# Import Dependencies

In [1]:
import psycopg2
import pandas as pd
import matplotlib.pyplot as plt
import numpy as np
import time
import math
import deepgraph as dg
from mpl_toolkits.basemap import Basemap

%matplotlib inline

plt.style.use("ggplot")

# Selecting Data From the Database

In [None]:
# Create the connection with the database
connection = psycopg2.connect(dbname='geocenterdev',
                              user='vcchow', 
                              host='cslvm74.csc.calpoly.edu', 
                              password='vcchow')

cur = connection.cursor()
 
query = """
SELECT
  A.id,
  A.version,
  B.id,
  B.version,
  B.author,
  ST_X(A.point),
  ST_Y(A.point),
  ST_X(B.point),
  ST_Y(B.point),
  ST_Distance(A.point, B.point) as dist
FROM (SELECT
        C.id,
        C.version,
        C.point,
        D.timestamp,
        D.author
      FROM (node C
        JOIN osm_entity D ON C.id = D.id AND C.version = D.version)
      WHERE author = 'bigalxyz123' AND extract(YEAR FROM D.timestamp) > 2016) A
  JOIN (SELECT
          N.id,
          N.version,
          N.point,
          O.author
        FROM (node N
          JOIN osm_entity O ON N.id = O.id AND N.version = O.version)
        WHERE extract(YEAR FROM O.timestamp) > 2016 and author != 'bigalxyz123') B ON ST_DWithin(A.point, B.point, 500)
where A.id != B.id limit 500000;
"""
cur.execute(query)
queried_data = cur.fetchall()

# Creating the Deep Graph

In [None]:
# Load the data into a pandas dataframe
youth_data = pd.DataFrame(queried_data, columns = ["A_id", "A_version", "B_id", 
                                                   "B_version", "B_author","A_lat", "A_lon", 
                                                   "B_lat", "B_lon", "Distance"])

In [None]:
youth_data.head()

In [None]:
subset_youth_data = youth_data.sample(1000)

In [None]:
graph = dg.DeepGraph(subset_youth_data)

Below I am creating the functions on how to connect each edge. I calculate the lat and lon distane from one point to the next and then I select only users that are within 90m of one another.

In [None]:
def great_circle(B_lat_s, B_lat_t, B_lon_s, B_lon_t):
    dist = dg.functions.great_circle_dist(B_lat_s, B_lat_t, B_lon_s, B_lon_t)
    return dist

I tried to reduce the selection criteria, but there were some errors. I will be trying to fix this in the next meeting.

In [None]:
def dist_selector(dist, sources, targets):
    dista = np.abs(dist)
    sources = sources[dista <= 200]
    targets = targets[dista <= 200]
    return sources, targets

In [None]:
# Create the graphs based on what criteria to connect and select
graph.create_edges(connectors = great_circle,
                   selectors = dist_selector)

In [None]:
graph.e

In [None]:
# Plotting the lat and lon as a scatterplot
obj = graph.plot_2d("B_lat", "B_lon", edges = True,
                kwds_scatter = {'c': graph.v.B_id,
                                'alpha': 0.5})


In [None]:
# Parameters for the map graph
kwds_basemap = {'llcrnrlon': graph.v.B_lon.min() - 40,
                'urcrnrlon': graph.v.B_lon.max() + 20,
                'llcrnrlat': graph.v.B_lat.min() - 20,
                'urcrnrlat': graph.v.B_lat.max() + 20,
                'resolution': 'i'}

kwds_scatter = {'s': 1, 
                'c': graph.v.B_id,
                'edgecolors':'none'}

In [None]:
# Mapping the nodes
objs = graph.plot_map("B_lat", "B_lon",
                       edges = True,
                       kwds_basemap = kwds_basemap,
                       kwds_scatter = kwds_scatter)

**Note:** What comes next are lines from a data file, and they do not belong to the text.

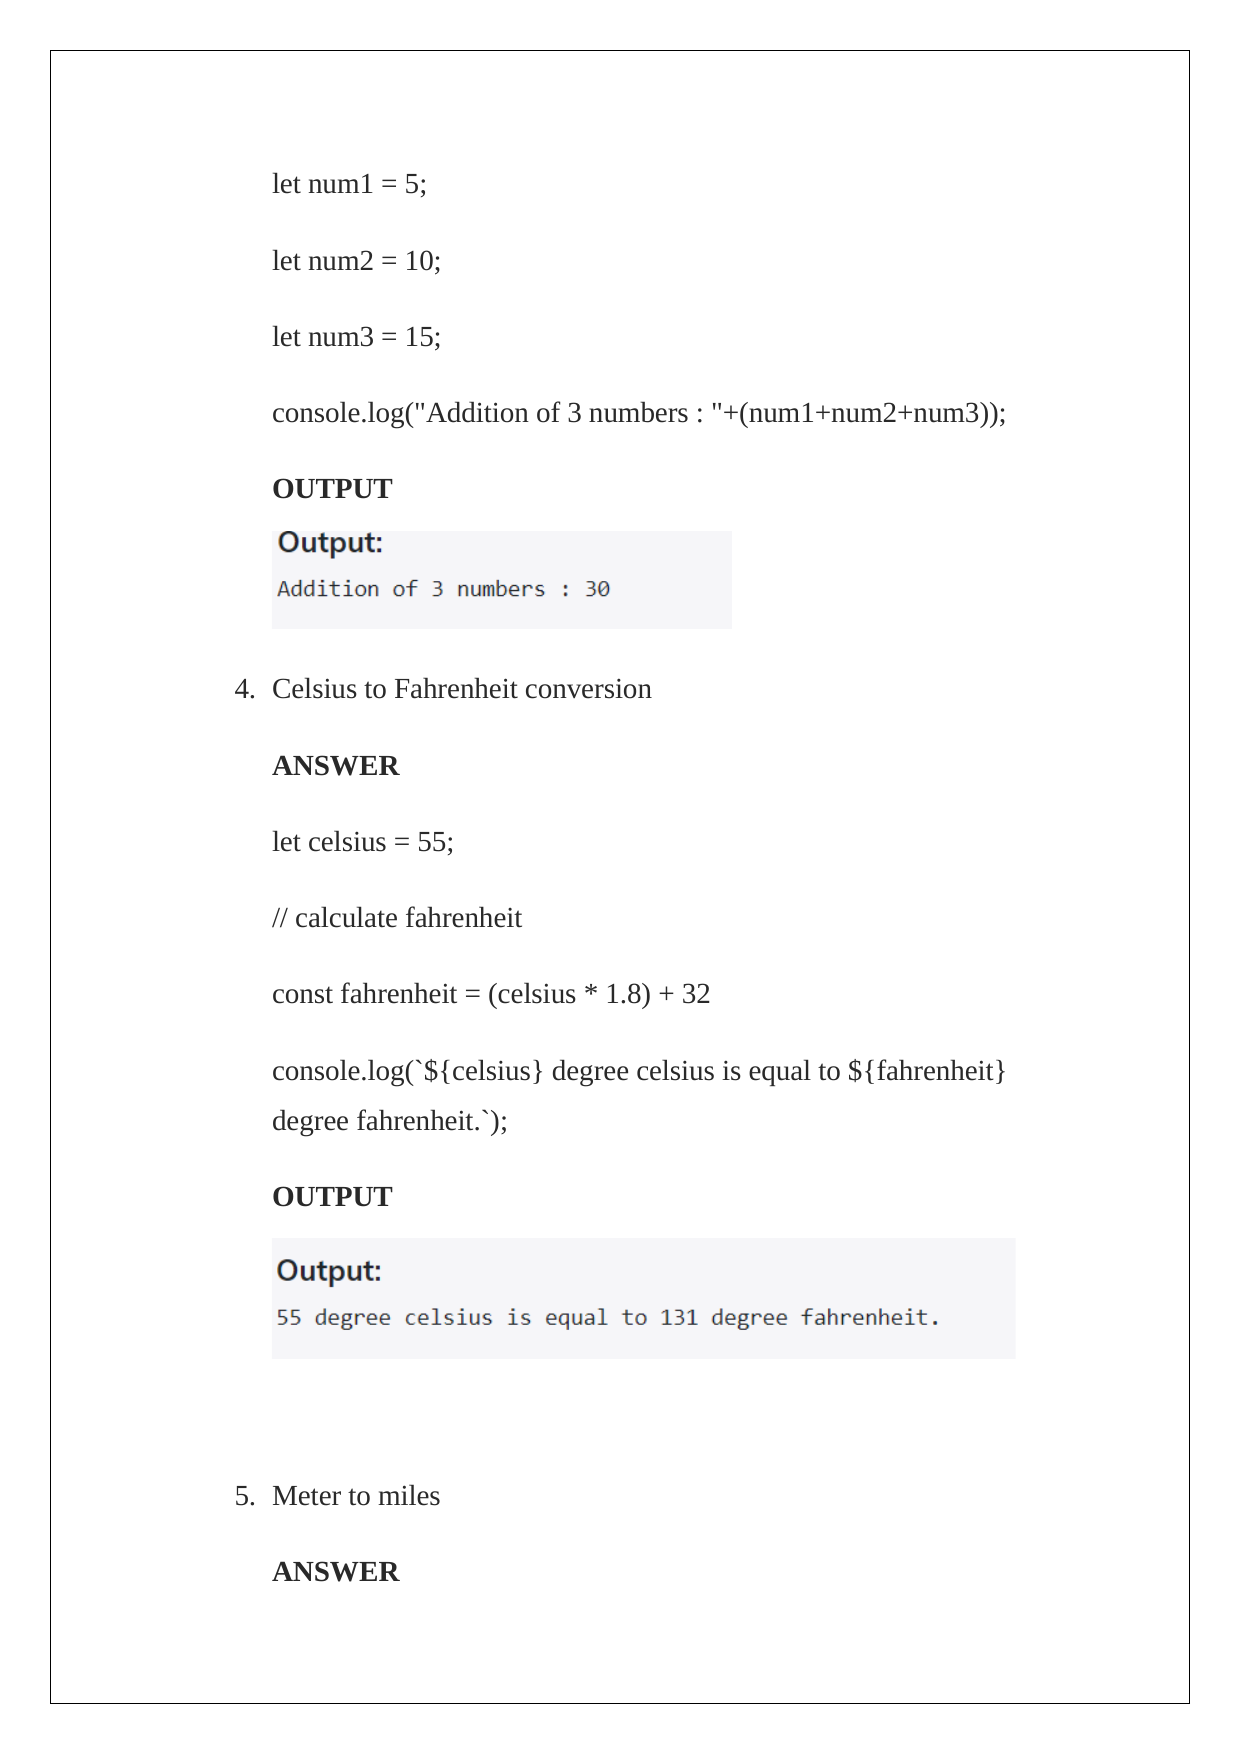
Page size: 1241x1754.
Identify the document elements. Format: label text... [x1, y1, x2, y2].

text let num1 = 5; [272, 150, 1090, 200]
text // calculate fahrenheit [272, 884, 1090, 934]
text const fahrenheit = (celsius * 1.8) + 32 [272, 960, 1090, 1010]
text console.log("Addition of 3 numbers : "+(num1+num2+num3)); [272, 379, 1090, 429]
text ANSWER [272, 1537, 1090, 1587]
text let celsius = 55; [272, 807, 1090, 857]
text OUTPUT [272, 455, 1090, 505]
list Celsius to Fahrenheit conversion [234, 655, 1090, 705]
text ANSWER [272, 731, 1090, 781]
text OUTPUT [272, 1162, 1090, 1212]
picture [271, 531, 732, 629]
text console.log(`${celsius} degree celsius is equal to ${fahrenheit} degree fahrenheit.`); [272, 1036, 1090, 1136]
list Meter to miles [234, 1461, 1090, 1511]
text let num3 = 15; [272, 302, 1090, 352]
picture [271, 1238, 1016, 1359]
text let num2 = 10; [272, 226, 1090, 276]
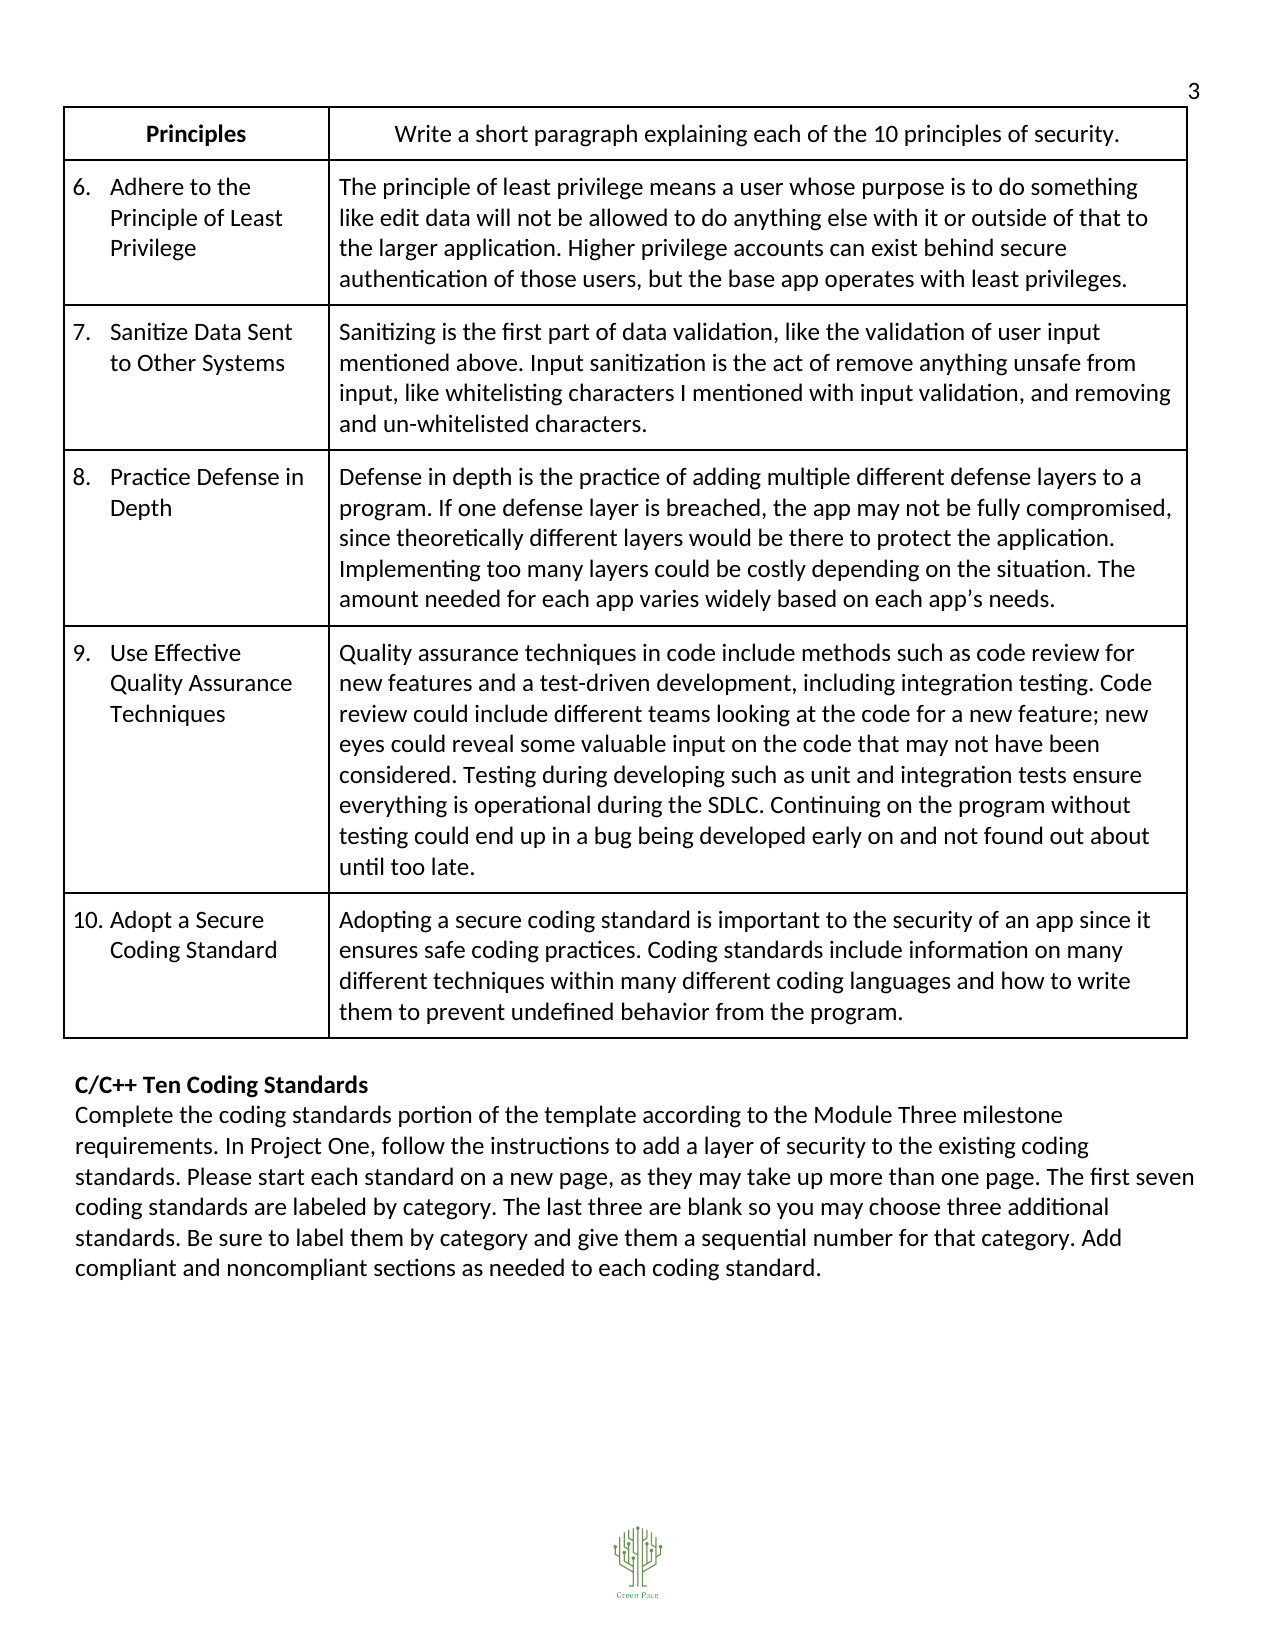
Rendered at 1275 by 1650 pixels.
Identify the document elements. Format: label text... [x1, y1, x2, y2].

table_cell Use Effective Quality Assurance Techniques [65, 627, 328, 892]
table_cell The principle of least privilege means a user whose purpose is to do something like edit data will not be allowed to do anything else with it or outside of that to the larger application. Higher privilege accounts can exist behind secure authentication of those users, but the base app operates with least privileges. [330, 161, 1186, 304]
table_cell Adopting a secure coding standard is important to the security of an app since it ensures safe coding practices. Coding standards include information on many different techniques within many different coding languages and how to write them to prevent undefined behavior from the program. [330, 894, 1186, 1037]
subtitle C/C++ Ten Coding Standards [75, 1069, 1200, 1100]
table_header Principles [65, 108, 328, 159]
table_cell Practice Defense in Depth [65, 451, 328, 624]
picture [605, 1521, 670, 1606]
table_header Write a short paragraph explaining each of the 10 principles of security. [330, 108, 1186, 159]
table_cell Defense in depth is the practice of adding multiple different defense layers to a program. If one defense layer is breached, the app may not be fully compromised, since theoretically different layers would be there to protect the application. Implementing too many layers could be costly depending on the situation. The amount needed for each app varies widely based on each app’s needs. [330, 451, 1186, 624]
text Complete the coding standards portion of the template according to the Module Three milestone requirements. In Project One, follow the instructions to add a layer of security to the existing coding standards. Please start each standard on a new page, as they may take up more than one page. The first seven coding standards are labeled by category. The last three are blank so you may choose three additional standards. Be sure to label them by category and give them a sequential number for that category. Add compliant and noncompliant sections as needed to each coding standard. [75, 1100, 1200, 1283]
table_cell Adhere to the Principle of Least Privilege [65, 161, 328, 304]
table_cell Adopt a Secure Coding Standard [65, 894, 328, 1037]
table_cell Quality assurance techniques in code include methods such as code review for new features and a test-driven development, including integration testing. Code review could include different teams looking at the code for a new feature; new eyes could reveal some valuable input on the code that may not have been considered. Testing during developing such as unit and integration tests ensure everything is operational during the SDLC. Continuing on the program without testing could end up in a bug being developed early on and not found out about until too late. [330, 627, 1186, 892]
table_cell Sanitizing is the first part of data validation, like the validation of user input mentioned above. Input sanitization is the act of remove anything unsafe from input, like whitelisting characters I mentioned with input validation, and removing and un-whitelisted characters. [330, 306, 1186, 449]
table_cell Sanitize Data Sent to Other Systems [65, 306, 328, 449]
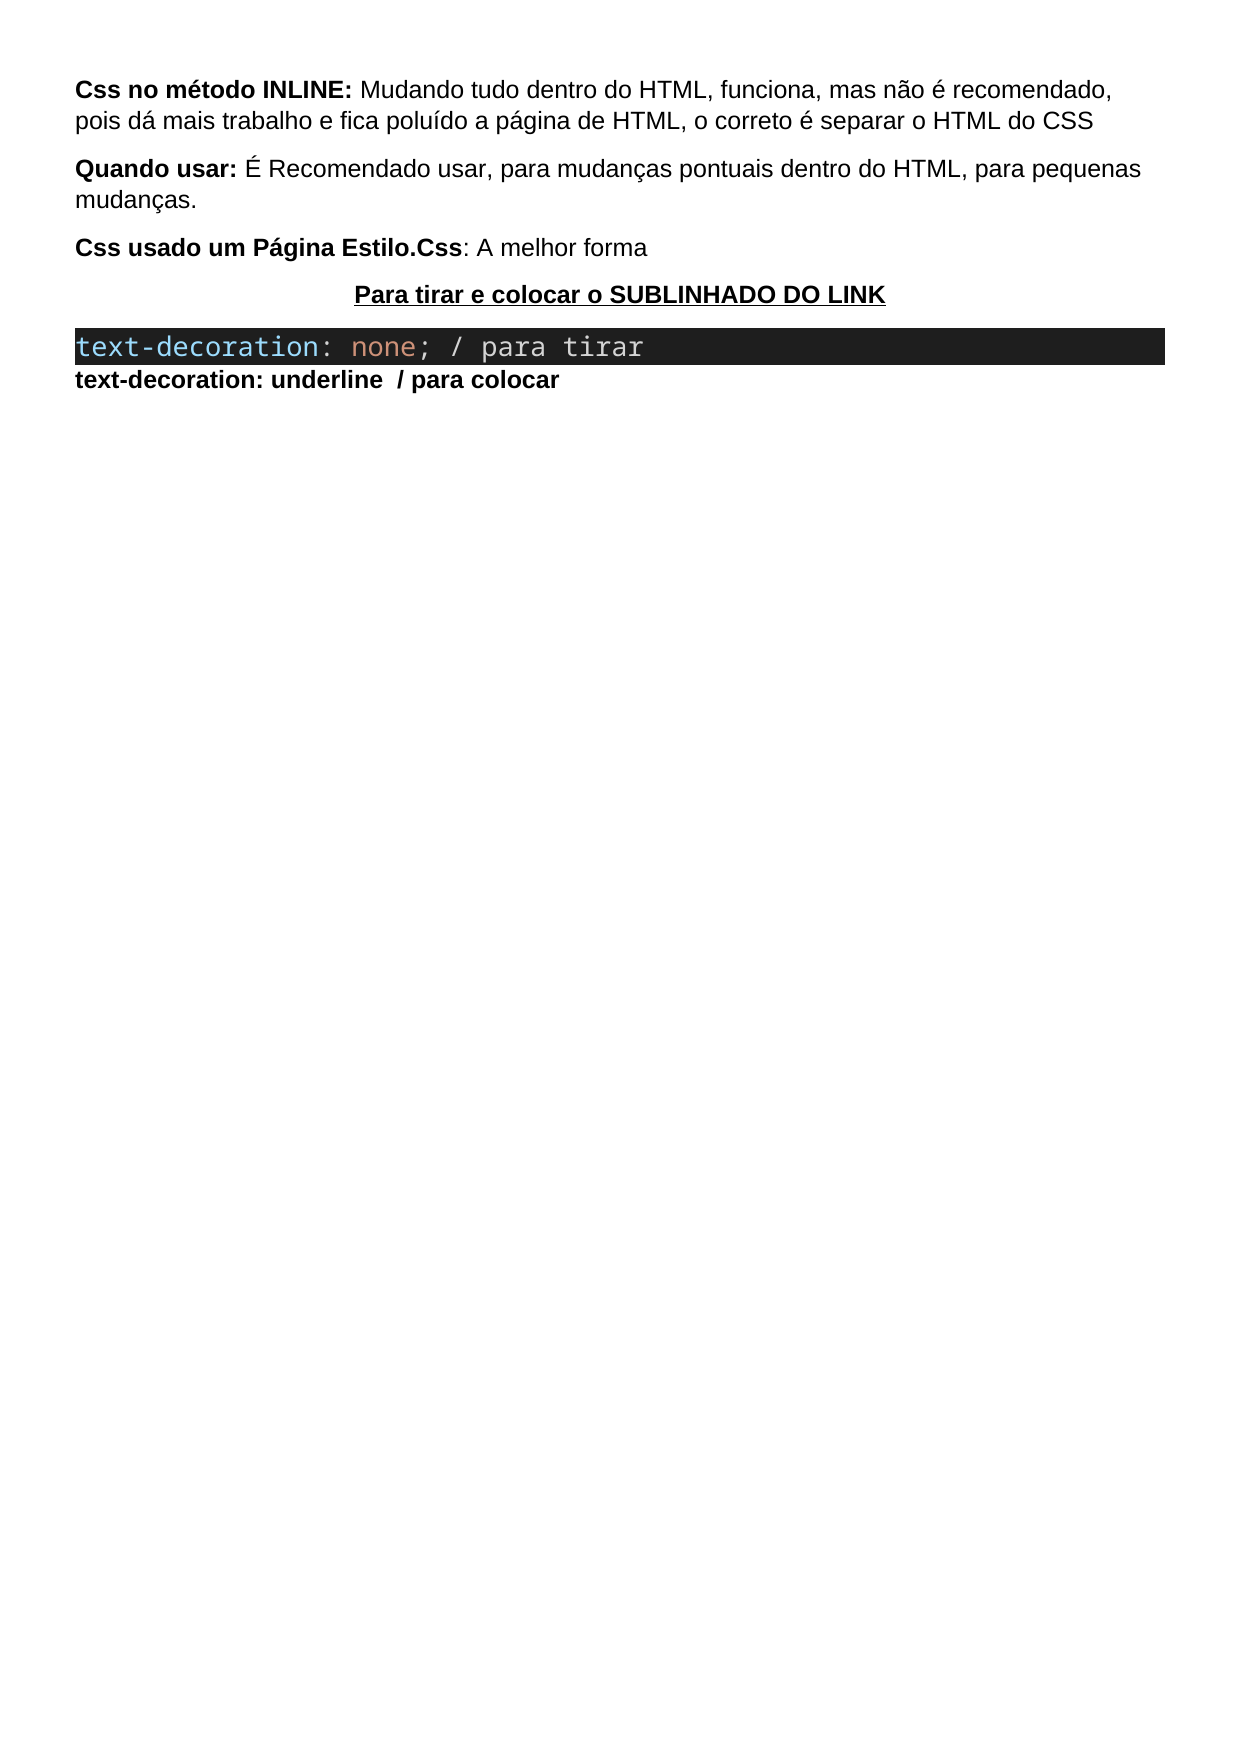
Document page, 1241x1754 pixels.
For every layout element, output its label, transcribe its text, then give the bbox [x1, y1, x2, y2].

objs['m'].drawcoastlines(linewidth=.3)
objs['ax'].set_title("Map of 100 Nodes")

I wanted to make a graph which each user to other users dependent on their nodes. In future exploration, I will be adding time into the analysis. Picking the users based on the when they started making a node and then calculating how far away they are from other users and how close they are in proximity of time.